There remain many issues with Georgia beer laws. For Creature, the largest barrier to investing in another Georgia brewery is that current interpretation of the law is that a brewery cannot sell beer directly to a consumer at one brewery taproom if that beer was produced at one of the brewery’s other taproom locations. Making Tropicalia at locations 60 miles apart is both inefficient and less sustainable.
In 2020, Creature worked with other GA breweries to craft language to ensure that transfer of product between breweries of common ownership was legal. When COVID-19 hit, a lot of attention rightfully shifted toward helping our retailers with to-go alcohol sales. As a result, our usual adversaries at the capitol used this opportunity to sideline the inclusion of the beer transfer language and HB 879, regarding alcohol delivery, specifically omitted breweries, and brewpubs.
Unknown to many, we had been working for over a year on a beltline brewery location in Atlanta with a developer and Atlanta design firm. However, when the transfer language died at the capitol, we made the difficult decision to stop our Atlanta project on July 2 and fully focus on the Los Angeles project instead. We will continue to actively work to improve GA’s beer laws and when the legality of transferring product between brewery locations is clarified, we hope to resume our efforts to invest in a brewery and taproom location in Atlanta.
By contrast, California’s beer laws are incredibly welcoming to craft breweries and it still maintains a strong and profitable wholesaler network.

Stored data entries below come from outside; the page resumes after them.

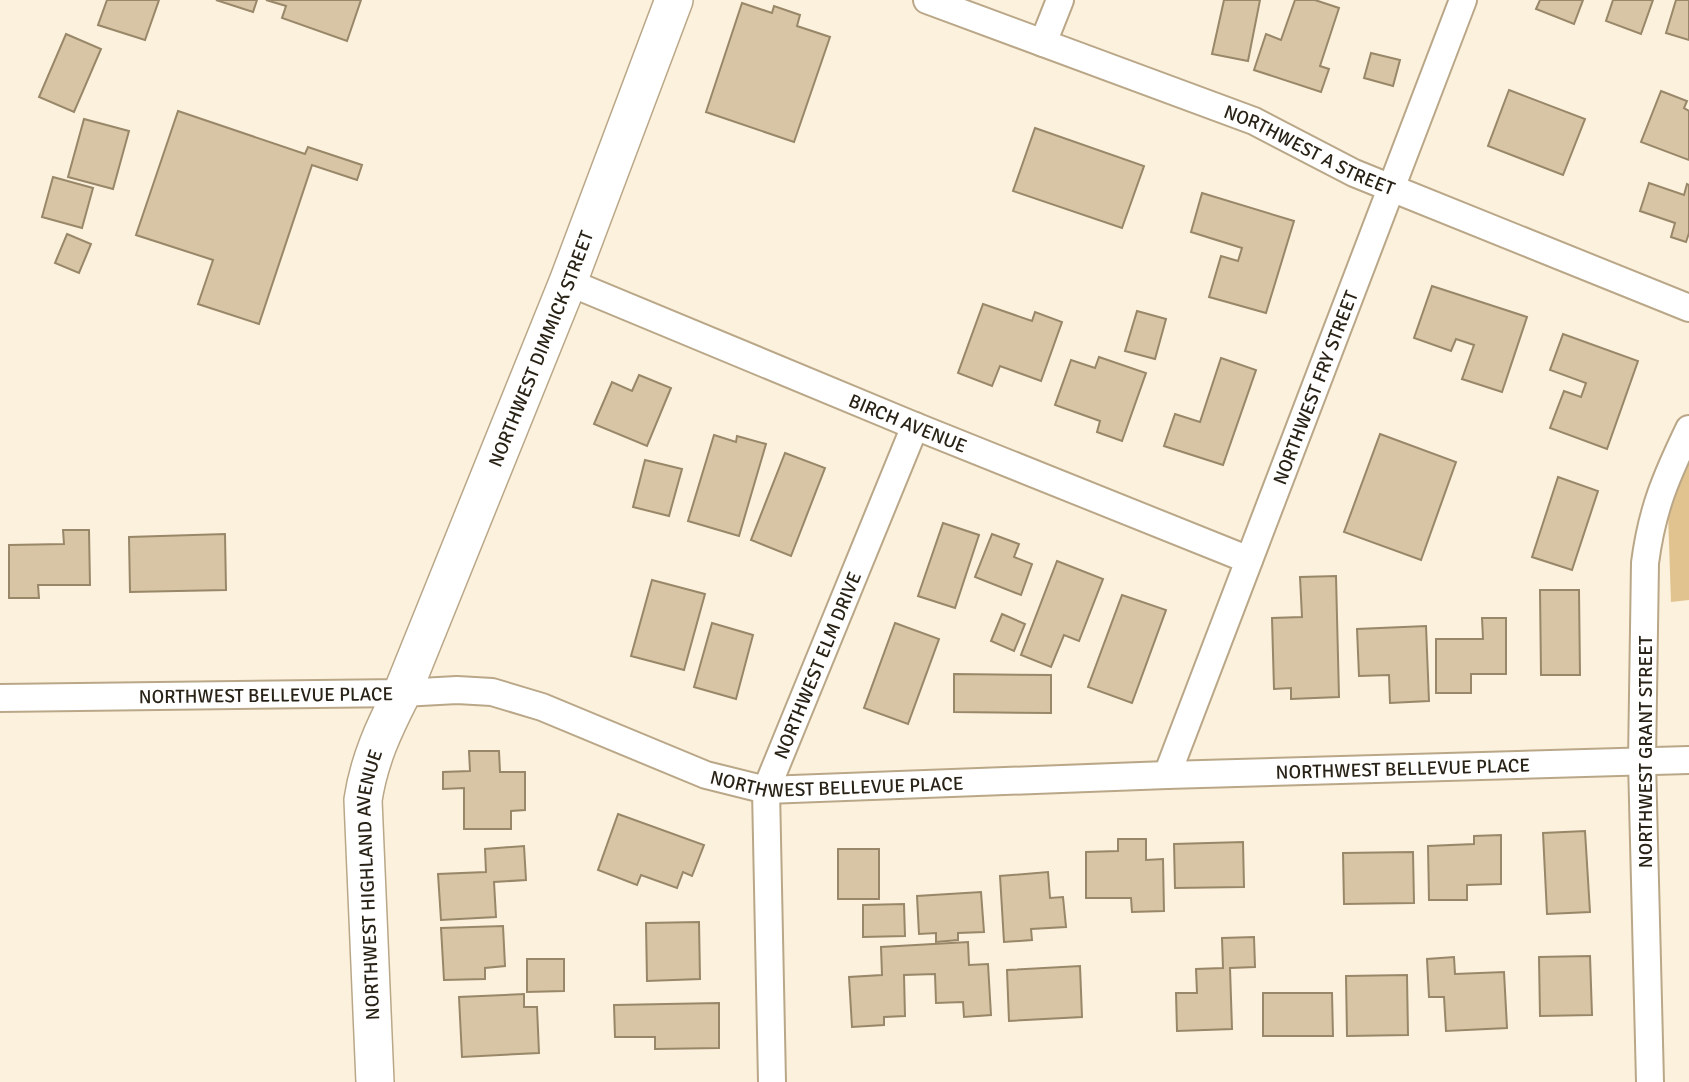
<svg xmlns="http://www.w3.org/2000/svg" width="1689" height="1082" font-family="Signika,sans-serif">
	<rect width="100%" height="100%" fill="#fcf1dd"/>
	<polygon fill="#e0c38f" points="1689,453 1689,600 1671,602 1668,514"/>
	<g fill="#d7c5a5" stroke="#988768" stroke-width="2">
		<polygon points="107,0 159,0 145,40 98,25"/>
		<polygon points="216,0 257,0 253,12"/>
		<polygon points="266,0 361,0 347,41 282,18 286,6"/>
		<polygon points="1224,0 1260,0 1248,61 1212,54"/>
		<polygon points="1295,0 1315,0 1339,8 1320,66 1329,69 1321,92 1254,70 1266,34 1281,40"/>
		<polygon points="1540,0 1583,0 1574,24 1536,9"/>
		<polygon points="1613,0 1653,0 1641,34 1606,21"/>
		<polygon points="1676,0 1689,0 1689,40 1666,33"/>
		<polygon points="742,3 772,13 774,6 800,15 797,26 830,37 794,142 706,112"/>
		<polygon points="66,34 101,49 74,112 39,97"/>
		<polygon points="1371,53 1400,60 1393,86 1364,78"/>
		<polygon points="1509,90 1585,119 1563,175 1488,146"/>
		<polygon points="1661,91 1687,101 1684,108 1689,111 1689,160 1641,142"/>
		<polygon points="178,111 305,154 308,147 362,165 357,180 312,165 259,324 198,304 213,260 136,235"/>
		<polygon points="84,119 129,131 113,189 68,177"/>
		<polygon points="1035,128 1144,166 1122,228 1013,191"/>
		<polygon points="53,177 93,188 82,228 42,217"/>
		<polygon points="1649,183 1684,195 1687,184 1689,185 1689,233 1686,242 1671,237 1675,223 1640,211"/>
		<polygon points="1202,193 1294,221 1266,313 1209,297 1221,256 1238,261 1242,248 1191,232"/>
		<polygon points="67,234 91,244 79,273 55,263"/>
		<polygon points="1432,286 1527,317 1502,392 1462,379 1474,345 1456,339 1451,351 1414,338"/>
		<polygon points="983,304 1032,321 1035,312 1062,322 1041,381 1000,366 992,386 958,373"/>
		<polygon points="1137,311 1166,319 1155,359 1125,351"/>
		<polygon points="1563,334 1638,361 1607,449 1550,428 1564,391 1581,397 1586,383 1550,370"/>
		<polygon points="1099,357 1146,373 1122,441 1097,432 1100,421 1055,405 1071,360 1095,368"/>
		<polygon points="1221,358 1256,370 1223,465 1164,446 1175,414 1200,422"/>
		<polygon points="639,375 671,388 647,446 594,424 612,382 632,391"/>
		<polygon points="1380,434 1456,462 1421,560 1344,532"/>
		<polygon points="714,435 736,442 737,436 766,444 739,536 688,521"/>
		<polygon points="785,453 825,468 791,556 751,540"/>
		<polygon points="645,460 682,469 669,516 633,507"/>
		<polygon points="1558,477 1598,491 1572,570 1532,557"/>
		<polygon points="943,523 979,535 955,608 918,596"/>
		<polygon points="63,530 89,530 90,585 38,585 39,598 9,598 9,545 64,544"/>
		<polygon points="225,534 226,590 130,592 129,537"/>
		<polygon points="992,534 1019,544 1014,557 1032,564 1021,595 975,577"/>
		<polygon points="1057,561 1103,579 1079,641 1064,635 1051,667 1021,655"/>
		<polygon points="1336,576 1339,697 1291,699 1291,688 1274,689 1272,618 1302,617 1300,577"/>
		<polygon points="652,580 705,594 684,670 631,656"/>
		<polygon points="1540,590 1579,590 1580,675 1541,675"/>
		<polygon points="1122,595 1166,610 1132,703 1088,687"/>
		<polygon points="1002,614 1025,624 1014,651 991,641"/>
		<polygon points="1482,618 1506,618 1506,674 1471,674 1471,693 1436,693 1436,639 1483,639"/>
		<polygon points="712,623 753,635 736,699 694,687"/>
		<polygon points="895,623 939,639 908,724 864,708"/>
		<polygon points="1426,626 1429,701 1390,703 1389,675 1359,676 1357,629"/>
		<polygon points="954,674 1051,675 1051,713 954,712"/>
		<polygon points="469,751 499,751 500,772 525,772 525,810 511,811 511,829 464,829 464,788 443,789 443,772 470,771"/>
		<polygon points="618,814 704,845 692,876 683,872 677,888 641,875 637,885 598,870"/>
		<polygon points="1585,831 1590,912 1547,914 1543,833"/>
		<polygon points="1501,835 1501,884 1467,885 1467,900 1429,900 1428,846 1474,844 1474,836"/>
		<polygon points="1118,839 1146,839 1146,860 1163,859 1164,911 1132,912 1131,898 1086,898 1086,852 1118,851"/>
		<polygon points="1243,842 1244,887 1175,888 1174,844"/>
		<polygon points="524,846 526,880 494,882 496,917 441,920 438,874 486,872 485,849"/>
		<rect x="838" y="849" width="41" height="50"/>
		<polygon points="1413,852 1414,903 1344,904 1343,853"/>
		<polygon points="1048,872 1050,898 1063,897 1066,927 1031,929 1032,940 1004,942 1000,876"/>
		<polygon points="981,892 984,932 958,933 958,940 936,942 936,933 919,934 917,896"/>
		<polygon points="904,904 905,936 863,937 863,905"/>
		<polygon points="699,922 700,979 647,981 646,923"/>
		<polygon points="503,926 505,966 485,968 485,979 444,980 441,928"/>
		<polygon points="1254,937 1255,967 1230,968 1232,1029 1177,1031 1176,993 1197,993 1196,969 1223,968 1222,938"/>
		<polygon points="968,942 969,965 988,964 991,1015 964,1017 963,1002 936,1003 935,974 904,975 905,1016 884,1017 884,1025 852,1027 849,977 882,975 881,947"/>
		<polygon points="1590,956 1592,1015 1540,1016 1539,957"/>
		<polygon points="1454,957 1455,974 1504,972 1507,1028 1446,1031 1444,997 1429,997 1427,959"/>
		<polygon points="527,959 564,959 564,991 527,992"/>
		<polygon points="1080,966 1082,1017 1009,1021 1007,970"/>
		<polygon points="1407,975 1408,1035 1347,1036 1346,976"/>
		<polygon points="1263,993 1332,993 1333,1036 1263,1036"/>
		<polygon points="524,994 524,1007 537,1007 539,1053 462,1057 459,997"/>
		<polygon points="719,1003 719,1048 655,1049 655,1037 615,1037 614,1005"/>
	</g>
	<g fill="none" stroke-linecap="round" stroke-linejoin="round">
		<g stroke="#b9a788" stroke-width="30">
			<g id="street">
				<path id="s1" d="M927,0L1254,121L1354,173L1689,308"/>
				<polyline points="1043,43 1060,0"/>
				<path id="s2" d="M568,282L915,426L1249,560"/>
				<path id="s3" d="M0,698L402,693L457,690L492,692L542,707L706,775L766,790L1167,775L1689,760"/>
				<path id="s4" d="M1167,775L1463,0"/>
				<path id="s5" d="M772,1082L766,790L915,426"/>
				<path d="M1650,1082L1642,761L1645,563C1652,509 1666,477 1689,429"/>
			</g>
		</g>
		<g stroke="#b9a788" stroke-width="40">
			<g id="secondary">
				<path id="s6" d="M375,1082L363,800C369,760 384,728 402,693L568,282L674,0"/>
			</g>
		</g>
		<use href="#street" stroke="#fff" stroke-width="26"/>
		<use href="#secondary" stroke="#fff" stroke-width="37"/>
	</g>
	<g text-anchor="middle" stroke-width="5" stroke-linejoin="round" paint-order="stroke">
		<g font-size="19" fill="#292216" stroke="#fff">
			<text dy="7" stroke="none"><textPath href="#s1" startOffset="411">NORTHWEST A STREET</textPath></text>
			<text dy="7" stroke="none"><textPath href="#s6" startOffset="768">NORTHWEST DIMMICK STREET</textPath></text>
			<text dy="7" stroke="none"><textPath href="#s4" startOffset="415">NORTHWEST FRY STREET</textPath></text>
			<text dy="7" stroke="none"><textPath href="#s2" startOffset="368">BIRCH AVENUE</textPath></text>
			<text dy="7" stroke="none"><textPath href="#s5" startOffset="427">NORTHWEST ELM DRIVE</textPath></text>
			<text dy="7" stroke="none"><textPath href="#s3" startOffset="266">NORTHWEST BELLEVUE PLACE</textPath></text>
			<text transform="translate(1645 752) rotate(-90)" y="7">NORTHWEST GRANT STREET</text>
			<text dy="7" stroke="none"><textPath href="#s3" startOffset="1421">NORTHWEST BELLEVUE PLACE</textPath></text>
			<text dy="7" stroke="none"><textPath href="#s3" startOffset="854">NORTHWEST BELLEVUE PLACE</textPath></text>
			<text dy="7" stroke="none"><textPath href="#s6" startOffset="198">NORTHWEST HIGHLAND AVENUE</textPath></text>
		</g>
	</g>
</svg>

With a single California brewery location, we can open 6 taprooms, transfer beer between those locations, and ship beer directly to consumers in California and many other states. This ability to ship direct-to-consumer helped many California breweries survive during the pandemic.
We are not the only Georgia brewery that has chosen a different state for the expansion of physical locations. Furthermore, we are not aware of any craft brewery from another state that has opened a physical location in Georgia yet. Georgia needs to pay attention if the state desires to support and build the craft beer industry. So yes, Georgia laws had an impact on our decision.

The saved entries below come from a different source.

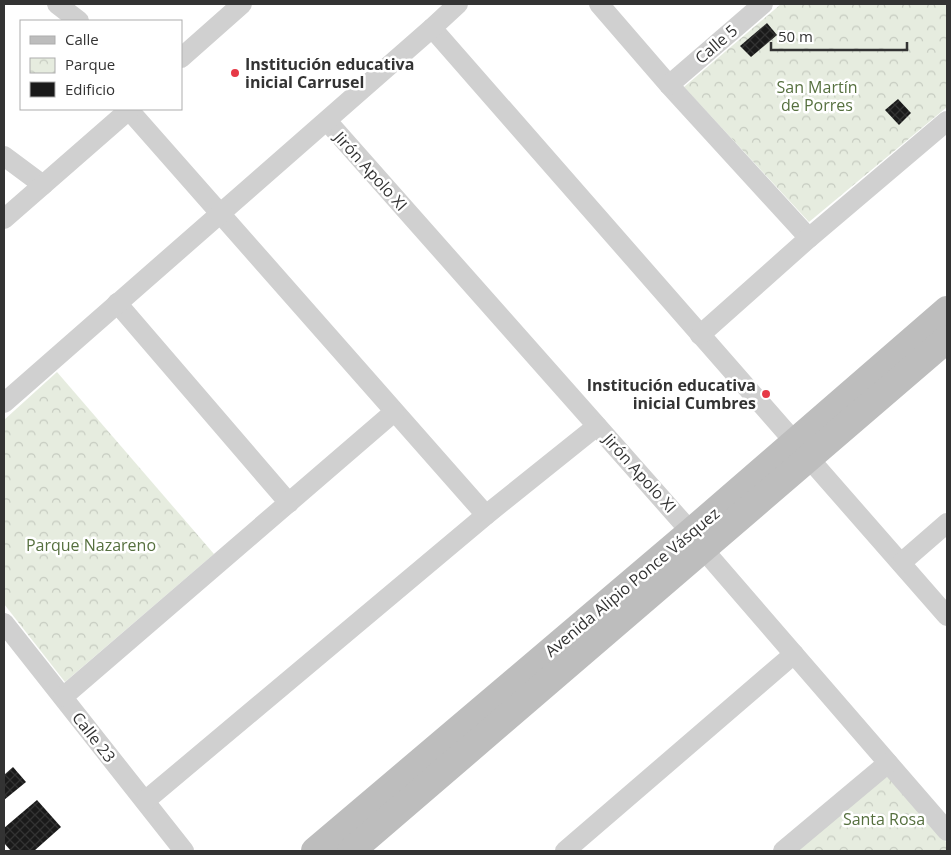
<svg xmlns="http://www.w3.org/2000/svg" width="951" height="855" viewBox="0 0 951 855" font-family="'Open Sans',sans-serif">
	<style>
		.park { fill: url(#park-crowns) }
		.building { fill: url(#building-cross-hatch) }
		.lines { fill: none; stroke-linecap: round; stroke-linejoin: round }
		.street { stroke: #d0d0d0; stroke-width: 20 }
		.secondary { stroke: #bdbdbd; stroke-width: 28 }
		.poi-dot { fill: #e63946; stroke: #fff; stroke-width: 2 }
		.labels { text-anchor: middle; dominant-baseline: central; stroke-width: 5; stroke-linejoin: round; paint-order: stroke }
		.street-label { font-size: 16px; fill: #333; stroke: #fff }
		.poi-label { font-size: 16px; font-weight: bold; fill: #333; stroke: #fff; text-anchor: start }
		.park-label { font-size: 16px; fill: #56703f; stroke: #fff }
	</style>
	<defs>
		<pattern id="park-crowns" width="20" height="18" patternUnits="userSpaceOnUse" patternTransform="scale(1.25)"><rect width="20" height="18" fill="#e6ecdf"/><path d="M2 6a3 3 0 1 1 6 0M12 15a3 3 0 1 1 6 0" fill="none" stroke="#c6cbc0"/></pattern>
		<pattern id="building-cross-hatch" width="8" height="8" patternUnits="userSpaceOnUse" patternTransform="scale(1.25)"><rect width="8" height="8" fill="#1a1a1a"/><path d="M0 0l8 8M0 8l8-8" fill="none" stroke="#333"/></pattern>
	</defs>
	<rect width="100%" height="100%" fill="#fff"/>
	<g class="park">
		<path d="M781 4H947V107L809 222 684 87Z"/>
		<path d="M57 372 214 554 65 682 4 604V420Z"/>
		<path d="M888 775 947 843V851H797Z"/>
	</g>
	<g class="building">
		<path d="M767 23 777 35 751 57 740 46Z"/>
		<path d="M898 99 911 113 899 125 885 110Z"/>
		<path d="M13 767 26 782 4 800V775Z"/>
		<path d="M37 800 61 827 34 851H11L4 843V828Z"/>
	</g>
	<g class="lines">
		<g class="street">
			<path d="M57 4 79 21"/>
			<path d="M599 4 669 85 809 238"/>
			<path d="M432 28 947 616"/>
			<path d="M181 58 242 4"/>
			<path d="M669 85 763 4"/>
			<path d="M129 110 486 515"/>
			<path d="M327 121 691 532 703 549 947 831"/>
			<path d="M4 156 43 185"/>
			<path d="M4 219 130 109"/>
			<path d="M117 303 289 503"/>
			<path d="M700 335 809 238 947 121"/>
			<path d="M4 403 432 28 458 4"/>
			<path d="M901 563 947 523"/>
			<path d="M4 623 184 851"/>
			<path d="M63 697 394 412"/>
			<path d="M145 801 486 515 597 426"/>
			<path d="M565 851 794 654"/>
			<path d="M783 851 888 763"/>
		</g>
		<g class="secondary">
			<path d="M315 851 691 532 947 310"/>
			<path d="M351 851 947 339"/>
		</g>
	</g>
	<g class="poi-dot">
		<circle cx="235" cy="73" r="5"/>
		<circle cx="766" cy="394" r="5"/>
	</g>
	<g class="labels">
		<g class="street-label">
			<text transform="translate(716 44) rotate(-41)">Calle 5</text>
			<text transform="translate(371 171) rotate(48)">Jirón Apolo XI</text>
			<text transform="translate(640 473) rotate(48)">Jirón Apolo XI</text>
			<text transform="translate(632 582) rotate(-40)">Avenida Alipio Ponce Vásquez</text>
			<text transform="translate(94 737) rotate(52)">Calle 23</text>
		</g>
		<g class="poi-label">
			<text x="245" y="64">Institución educativa<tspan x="245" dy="18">inicial Carrusel</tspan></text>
			<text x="756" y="385" text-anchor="end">Institución educativa<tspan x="756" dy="18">inicial Cumbres</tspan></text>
		</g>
		<g class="park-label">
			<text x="817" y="87">San Martín<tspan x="817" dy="18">de Porres</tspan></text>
			<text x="91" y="545">Parque Nazareno</text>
			<text x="884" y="819">Santa Rosa</text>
		</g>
	</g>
	<rect width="951" height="855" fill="none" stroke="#333333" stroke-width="10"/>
	<rect x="20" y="20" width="162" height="90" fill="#ffffff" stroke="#adadad"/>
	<rect x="30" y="36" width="25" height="8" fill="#bdbdbd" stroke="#adadad"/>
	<text x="65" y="45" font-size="15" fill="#333333">Calle</text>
	<rect x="30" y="58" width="25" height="15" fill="url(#park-crowns)" stroke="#adadad"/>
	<text x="65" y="70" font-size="15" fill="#333333">Parque</text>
	<rect x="30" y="82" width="25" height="15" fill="#1a1a1a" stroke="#adadad"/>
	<text x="65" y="95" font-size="15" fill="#333333">Edificio</text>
	<path d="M771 42v8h136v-8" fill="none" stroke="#333333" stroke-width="2.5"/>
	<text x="778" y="42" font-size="15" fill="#333333" stroke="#ffffff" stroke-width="4" paint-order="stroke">50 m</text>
</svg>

Sometimes the reasons are less tangible. For example, we kept finding ourselves in LA for collaborations, festivals, and conferences. As for our collaborations with California breweries, we did not do them because we were planning to open a brewery in Los Angeles. Rather, in part, we are opening a brewery in LA because we did collaborations with California breweries. We have built genuine friendships, love the area and climate, and see how our existing community impact programs align with some of LA’s needs. So yes, we have personal reasons for going to LA.
It also has to do with the results of running analysis back in 2018 on cities we thought could be good candidates for a Creature Comforts brewery. Based on that analysis, LA was a top-three market to explore. Furthermore, LA and California have strong craft beer industries, so we are going to learn an incredible amount from other breweries and about how Creature can exist in other markets. We believe this move will help us grow as a team and as a brewery.
We do not know exactly what that distribution footprint will look like yet, as it depends on how we do in the local LA market. As always, our goal is to take care of the markets we are in before expanding further. So yes, there is some business strategy involved in the decision.
Lastly, the LA brewery has to do with an amazing person and well-known director, Joe Russo, who loved our brewery and became a great friend. He encouraged us to expand our perspectives, to understand our aspirations, and to think bigger about how to achieve them. He also let us know about an awesome location zoned for a brewery and helped us figure out how to financially make it happen. So yes, it is partially about a relationship with a wildly successful filmmaker and entrepreneur.
We often say that Athens chose us originally, and we feel like Los Angeles did the same. Quite simply, it just felt right. It does not mean we will never put another brewery in Georgia or distribute to Georgia’s neighboring states. It just means we are currently continuing to invest in our existing Georgia breweries and market, and opening a brewery and taproom in Los Angeles, California, which we think is awesome.
Thank you for the incredible support over the last six years, and especially now as we continue this wonderful journey together.